If I run a jmeter load test for a simple login use case with 20 concurrent logins, I get the following result:
summary + 1 in 00:00:03 = 0.3/s Avg: 2542 Min: 2542 Max: 2542 Err: 0 (0.00%) Active: 20 Started: 20 Finished: 0
summary + 79 in 00:00:06 = 13.7/s Avg: 1734 Min: 385 Max: 3246 Err: 0 (0.00%) Active: 0 Started: 20 Finished: 20
summary = 80 in 00:00:09 = 9.2/s Avg: 1744 Min: 385 Max: 3246 Err: 0 (0.00%)
When I run the same test with 100 concurrent logins, I get the following result:
summary + 362 in 00:00:14 = 25.0/s Avg: 2081 Min: 381 Max: 9730 Err: 0 (0.00%) Active: 21 Started: 100 Finished: 79
summary + 38 in 00:00:13 = 3.0/s Avg: 4887 Min: 625 Max: 17995 Err: 0 (0.00%) Active: 0 Started: 100 Finished: 100
summary = 400 in 00:00:27 = 14.8/s Avg: 2347 Min: 381 Max: 17995 Err: 0 (0.00%)
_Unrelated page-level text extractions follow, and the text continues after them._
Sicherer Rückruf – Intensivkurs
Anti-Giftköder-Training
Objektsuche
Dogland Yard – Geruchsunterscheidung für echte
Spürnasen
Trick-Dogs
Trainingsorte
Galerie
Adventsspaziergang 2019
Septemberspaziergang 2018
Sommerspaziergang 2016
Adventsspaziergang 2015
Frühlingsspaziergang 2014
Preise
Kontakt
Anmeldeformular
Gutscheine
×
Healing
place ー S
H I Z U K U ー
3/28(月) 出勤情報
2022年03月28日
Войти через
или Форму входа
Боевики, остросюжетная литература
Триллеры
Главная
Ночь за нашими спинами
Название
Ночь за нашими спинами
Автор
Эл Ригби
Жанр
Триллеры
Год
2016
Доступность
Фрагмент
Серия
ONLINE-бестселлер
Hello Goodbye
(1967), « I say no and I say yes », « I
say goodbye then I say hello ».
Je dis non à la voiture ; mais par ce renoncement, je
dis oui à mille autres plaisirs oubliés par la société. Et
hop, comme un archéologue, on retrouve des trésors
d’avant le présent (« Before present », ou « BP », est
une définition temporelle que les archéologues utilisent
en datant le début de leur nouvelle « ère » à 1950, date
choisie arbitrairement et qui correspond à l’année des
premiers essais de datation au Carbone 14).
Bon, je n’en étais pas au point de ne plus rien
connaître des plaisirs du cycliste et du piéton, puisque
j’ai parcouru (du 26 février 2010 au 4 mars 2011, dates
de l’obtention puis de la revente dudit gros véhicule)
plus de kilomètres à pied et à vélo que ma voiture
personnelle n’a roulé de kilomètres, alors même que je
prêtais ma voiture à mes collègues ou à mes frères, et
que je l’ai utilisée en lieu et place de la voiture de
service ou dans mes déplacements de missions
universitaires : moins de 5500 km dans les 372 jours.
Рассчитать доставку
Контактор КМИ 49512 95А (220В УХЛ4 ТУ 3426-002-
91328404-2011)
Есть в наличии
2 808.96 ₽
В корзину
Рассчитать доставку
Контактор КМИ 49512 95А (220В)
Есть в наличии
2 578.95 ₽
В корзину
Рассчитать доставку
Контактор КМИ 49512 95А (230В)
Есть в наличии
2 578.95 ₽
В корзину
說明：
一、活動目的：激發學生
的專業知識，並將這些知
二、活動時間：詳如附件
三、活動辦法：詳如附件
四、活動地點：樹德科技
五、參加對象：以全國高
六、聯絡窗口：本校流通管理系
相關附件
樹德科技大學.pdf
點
The avg and max response time goes up by a factor of 2-5. This is not a big surprise, but I cannot find the bottleneck when I look at the server CPU and Memory load. The max CPU usage in the test timeframe is 36% and memory consumption is almost not changing at all (up 5MB).
My questions are: Where is the actual bottleneck? What is the scaling strategy? Put the puma workers on seperate EC2 instances?
I am not very experienced with setting up a such a server, so all hints are welcome.